The Voluntary Targeted Separation Scheme seeks to deliver ongoing savings estimated at around $185 million per annum from 2018-19 by reducing public sector employee numbers.

$1.7 billion in savings measures in the public sector including:

  • Four-year wage freeze determined by the Salaries and Allowances Tribunal
  • 20% reduction in the Senior Executive Service
  • 40% reduction in the number of Government departments
  • No indexation for non-salary related expenditure, savings through better management of the workforce, State fleet and office accommodation

Some key assumptions underpinning the State Budget include:

Population growth

Employment growth

Unemployment rate

Wage Price growth

CPI growth     

Iron price

Iron volumes
817 million tonnes

Crude Oil price
$US51.6 per barrel

Exchange rate $US/$A
79.0 cents

Don’t forget, a significant set of repair measures on which today’s Budget is based were announced earlier this year. The changes to tariffs, fees and charges for 2017/18 took effect from July 1, 2017.  These changes are predicted to improve the State’s net debt position by about $238 million over the forward estimates period.

Fees and Charges

The total expenditure by the representative household on the basket of government goods and services is forecast to increase by $438 (or 7.7 per cent) per household.

The major changes were:

  • 10.9 per cent increase (or $169) on the average household for the fixed charge component of electricity bills
  • 6 per cent increase in water, sewerage and drainage fees
  • 1.8 per cent increase in public transport standard fees
  • Increased public transport fees for students – up from 60 cents to 70 cents
  • 5 per cent reduction in the discount offered to SmartRider fares for public transport
  • 2.8 per cent increase to motor injury insurance
  • 1.7 per cent increase to driver licence fees
  • 5.5 per cent increase to vehicle licence fees
  • 3.3 per cent on average increase in the Emergency Services Levy

There is no change to Stamp Duty.

Changes to Concessions

The Annual Energy Assistance Payment was increased to $300, a $66 increase from 2016-17. This concession is paid annually to about 200,000 households who hold Commonwealth concession cards.

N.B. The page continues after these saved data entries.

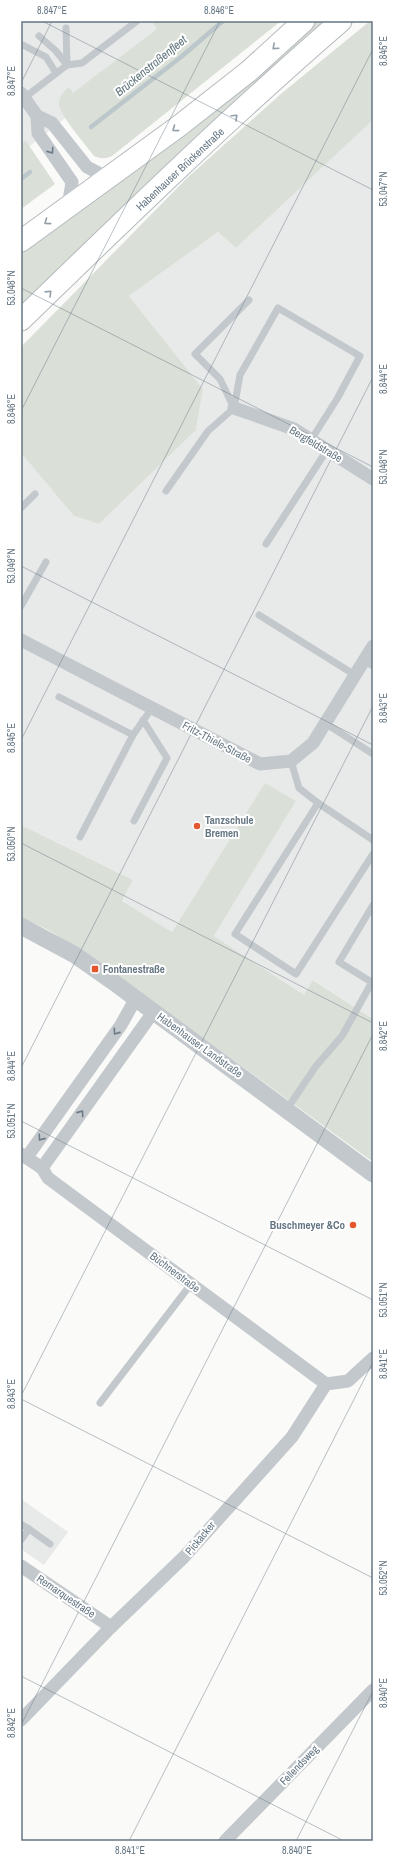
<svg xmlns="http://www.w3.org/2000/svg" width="394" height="1862" font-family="'Archivo Narrow',sans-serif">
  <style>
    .built { fill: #e8e9e9 }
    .green { fill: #dadfd7 }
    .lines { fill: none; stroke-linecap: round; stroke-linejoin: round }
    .stream { stroke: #bbc7cb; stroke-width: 4.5 }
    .primary-casing { stroke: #b5babe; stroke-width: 23 }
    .service { stroke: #c3c8cc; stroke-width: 7 }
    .minor { stroke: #c3c8cc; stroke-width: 13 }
    .tertiary { stroke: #c3c8cc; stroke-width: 17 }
    .primary { stroke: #fff; stroke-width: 21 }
    .oneway { stroke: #939fa8 }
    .oneway2 { stroke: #6a7a87 }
    .ticks { fill: none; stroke: #657683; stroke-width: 1; stroke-opacity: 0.45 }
    .poi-dot { fill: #e4572e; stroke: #fff; stroke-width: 1.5 }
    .labels { text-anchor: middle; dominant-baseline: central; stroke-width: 4; stroke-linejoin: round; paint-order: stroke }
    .street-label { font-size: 11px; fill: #657683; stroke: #fff }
    .poi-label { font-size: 11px; font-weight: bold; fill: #657683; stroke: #fff; text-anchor: start }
    .water-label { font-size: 12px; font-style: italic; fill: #60757c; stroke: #fff }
    .neatline { fill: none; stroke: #657683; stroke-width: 1.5 }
    .ticks-label { font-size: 10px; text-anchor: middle; fill: #657683 }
  </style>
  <rect width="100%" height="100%" fill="#fafaf8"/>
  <!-- built -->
  <g class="built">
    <path d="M 21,21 L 177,21 L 64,119 L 21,153 Z"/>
    <path d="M 373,120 L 373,1019 L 314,980 L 304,995 L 214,936 L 296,801 L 265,784 L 172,932 L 122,901 L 133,880 L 21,825 L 21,453 L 74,516 L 99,524 L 196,430 L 203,389 L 129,296 L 218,232 L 236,248 Z"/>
    <path d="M 21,1499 L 68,1532 L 44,1565 L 21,1549 Z"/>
  </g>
  <!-- green -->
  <g class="green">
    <path d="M 152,21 L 281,21 L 112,156 C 105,159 101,159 94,156 C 86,145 59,115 59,103 C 60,95 63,92 69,87 L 73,93 L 157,29 Z"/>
    <path d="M 317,21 L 324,21 L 21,312 L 21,252 C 123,179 224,104 317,21 Z"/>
    <path d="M 370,21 L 373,21 L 373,120 L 236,248 L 218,232 L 129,296 L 203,389 L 196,430 L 99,524 L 74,516 L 21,453 L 21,347 L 187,178 L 282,93 Z"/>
    <path d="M 26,141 L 55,184 L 21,209 L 21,144 Z"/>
    <path d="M 265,783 L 296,801 L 214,936 L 304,995 L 313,980 L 373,1019 L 373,1162 L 98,961 L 48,930 L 21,917 L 21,825 L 133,880 L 122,901 L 172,932 Z"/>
  </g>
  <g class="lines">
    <!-- stream -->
    <g class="stream">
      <path d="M 91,127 L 181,57 L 223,21"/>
      <path d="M 21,179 L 30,172"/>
    </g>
    <defs>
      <g id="primary">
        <path d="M 21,241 L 179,126 L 249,71 L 304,21"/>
        <path d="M 21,320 C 126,218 231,116 341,21"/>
      </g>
    </defs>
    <!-- primary casing -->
    <use href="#primary" class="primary-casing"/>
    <!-- service -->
    <g class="service">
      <path d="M 66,28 L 67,65"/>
      <path d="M 39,36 L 56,51 L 67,65"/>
      <path d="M 21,44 L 46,57 L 56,73"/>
      <path d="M 24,98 L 67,65 L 82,63 L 137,21"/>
      <path d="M 234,408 L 220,379 L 195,354 L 249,300"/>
      <path d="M 166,491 L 208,431 L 234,408 L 240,375 L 278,308 L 360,356 L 337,399 L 311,440"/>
      <path d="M 21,508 L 35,494"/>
      <path d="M 266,544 L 327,450"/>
      <path d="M 21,606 L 46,562"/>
      <path d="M 259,615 L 355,675"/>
      <path d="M 364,661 L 373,666"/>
      <path d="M 59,697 L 133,735"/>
      <path d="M 325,723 L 373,754"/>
      <path d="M 291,761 L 299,788 L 318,803 L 373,840"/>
      <path d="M 318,803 L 235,934 L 296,974 L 373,854"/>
      <path d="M 134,821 L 167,758 L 143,720"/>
      <path d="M 80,837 L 133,735 L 152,708"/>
      <path d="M 373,905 L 339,962 L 373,983"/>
      <path d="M 287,1109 L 316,1066 L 342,1036 L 372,982"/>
      <path d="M 100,1403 L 191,1284"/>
      <path d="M 21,1524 L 29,1529"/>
      <path d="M 21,1540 L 29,1529 L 50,1544"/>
    </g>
    <!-- minor -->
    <g class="minor">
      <path d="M 21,93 L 37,116 L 38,133 L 72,182 L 68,207"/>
      <path d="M 37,116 L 52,123 L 87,167 L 108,178"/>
      <path d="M 234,408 L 294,429 L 373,479"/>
      <path d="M 21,640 L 260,764 L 291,761 L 313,743 L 373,646"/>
      <path d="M 21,1154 L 42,1168 L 48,1178 L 326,1384"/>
      <path d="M 27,1157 L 121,1025 L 136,998"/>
      <path d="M 42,1168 L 154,1011"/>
      <path d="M 21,1566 L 111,1627"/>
      <path d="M 21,1720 L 111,1627 L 184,1557 L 292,1437 L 326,1384 L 348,1381 L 373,1358"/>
      <path d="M 225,1841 L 373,1690"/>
    </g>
    <!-- tertiary -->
    <path class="tertiary" d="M 21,926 L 75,955 L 112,981 L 373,1174"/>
    <!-- primary -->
    <use href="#primary" class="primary"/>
  </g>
  <!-- one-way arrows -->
  <defs><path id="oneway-chevron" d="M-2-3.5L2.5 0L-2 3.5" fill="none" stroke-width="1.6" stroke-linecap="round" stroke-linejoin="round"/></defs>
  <g class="oneway">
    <use href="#oneway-chevron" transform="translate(275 47) rotate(138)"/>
    <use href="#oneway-chevron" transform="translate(235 117) rotate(-43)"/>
    <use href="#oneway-chevron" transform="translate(175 129) rotate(143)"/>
    <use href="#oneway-chevron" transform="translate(47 222) rotate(144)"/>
    <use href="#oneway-chevron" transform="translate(49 293) rotate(-44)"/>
  </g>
  <g class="oneway2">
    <use href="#oneway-chevron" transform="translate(51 151) rotate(55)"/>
    <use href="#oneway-chevron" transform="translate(116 1032) rotate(125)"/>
    <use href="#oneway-chevron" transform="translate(81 1113) rotate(-55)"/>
    <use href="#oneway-chevron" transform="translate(41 1138) rotate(125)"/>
  </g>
  <!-- ticks -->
  <path class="ticks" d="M 42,21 L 373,190M 21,83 L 52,21M 21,288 L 373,467M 21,411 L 220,21M 21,566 L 373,745M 21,740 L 373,49M 21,843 L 373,1023M 21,1068 L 373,377M 21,1121 L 373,1300M 21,1396 L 373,706M 21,1399 L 373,1578M 21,1676 L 344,1841M 21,1725 L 373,1034M 129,1841 L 373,1362M 296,1841 L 373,1691"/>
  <!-- markers -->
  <g class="poi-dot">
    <circle cx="197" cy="826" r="4"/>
    <rect x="91" y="965" width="8" height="8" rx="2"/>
    <circle cx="353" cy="1225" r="4"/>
  </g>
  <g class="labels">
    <!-- street labels -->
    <g class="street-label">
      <text transform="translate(180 169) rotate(-43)">Habenhauser Brückenstraße</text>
      <text transform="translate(316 444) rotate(31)">Bergfeldstraße</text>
      <text transform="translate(217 742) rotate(28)">Fritz-Thiele-Straße</text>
      <text transform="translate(200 1045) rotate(36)">Habenhauser Landstraße</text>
      <text transform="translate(175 1272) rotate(37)">Büchnerstraße</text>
      <text transform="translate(200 1538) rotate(-50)">Pickacker</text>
      <text transform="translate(66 1596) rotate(34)">Remarquestraße</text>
      <text transform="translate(299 1765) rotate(-46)">Fellendsweg</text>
    </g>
    <!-- poi labels -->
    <g class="poi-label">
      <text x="205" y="820">Tanzschule<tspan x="205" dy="13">Bremen</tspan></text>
      <text x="103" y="969">Fontanestraße</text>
      <text x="345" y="1225" text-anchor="end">Buschmeyer &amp;Co</text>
    </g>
    <!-- water labels -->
    <g class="water-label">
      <text transform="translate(151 66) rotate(-39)">Brückenstraßenfleet</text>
    </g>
  </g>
  <!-- border -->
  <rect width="394" height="1862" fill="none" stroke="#ffffff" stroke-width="44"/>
  <rect x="22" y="22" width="350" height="1818" class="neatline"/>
  <g class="ticks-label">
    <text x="52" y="14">8.847°E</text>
    <text x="219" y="14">8.846°E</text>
    <text transform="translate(383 51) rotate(-90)" y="4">8.845°E</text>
    <text transform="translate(11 81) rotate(-90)" y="4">8.847°E</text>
    <text transform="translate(383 189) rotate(-90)" y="4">53.047°N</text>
    <text transform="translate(11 288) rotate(-90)" y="4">53.048°N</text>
    <text transform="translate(383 379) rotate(-90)" y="4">8.844°E</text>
    <text transform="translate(11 409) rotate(-90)" y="4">8.846°E</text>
    <text transform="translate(383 467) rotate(-90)" y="4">53.048°N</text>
    <text transform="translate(11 566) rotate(-90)" y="4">53.049°N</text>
    <text transform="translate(383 708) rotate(-90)" y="4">8.843°E</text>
    <text transform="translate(11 738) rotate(-90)" y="4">8.845°E</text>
    <text transform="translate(11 844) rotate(-90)" y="4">53.050°N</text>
    <text transform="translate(383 1036) rotate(-90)" y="4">8.842°E</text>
    <text transform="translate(11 1066) rotate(-90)" y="4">8.844°E</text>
    <text transform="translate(11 1121) rotate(-90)" y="4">53.051°N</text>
    <text transform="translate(383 1300) rotate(-90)" y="4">53.051°N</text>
    <text transform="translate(383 1364) rotate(-90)" y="4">8.841°E</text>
    <text transform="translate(11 1394) rotate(-90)" y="4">8.843°E</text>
    <text transform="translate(383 1578) rotate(-90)" y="4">53.052°N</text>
    <text transform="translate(383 1693) rotate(-90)" y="4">8.840°E</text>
    <text transform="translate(11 1723) rotate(-90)" y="4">8.842°E</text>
    <text x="130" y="1854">8.841°E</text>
    <text x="297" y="1854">8.840°E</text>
  </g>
</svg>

The Hardship Utility Grant Scheme (HUGS) received an additional $16.3 million over two years and the HUGS grant limit increased from $538 to $581, and $891 to $962 for those living above the 26th parallel in the north of WA.

For seniors’ households with Commonwealth concessions cards, the Government continues to provide the 50 per cent rebate for water service charges (capped at $600) and local government rates (capped at $750), and a 50 per cent rebate on the underground electricity connection charge.

For households which do not hold a Commonwealth concession card, but do hold a WA Seniors Card, the rebates were capped at $100 each.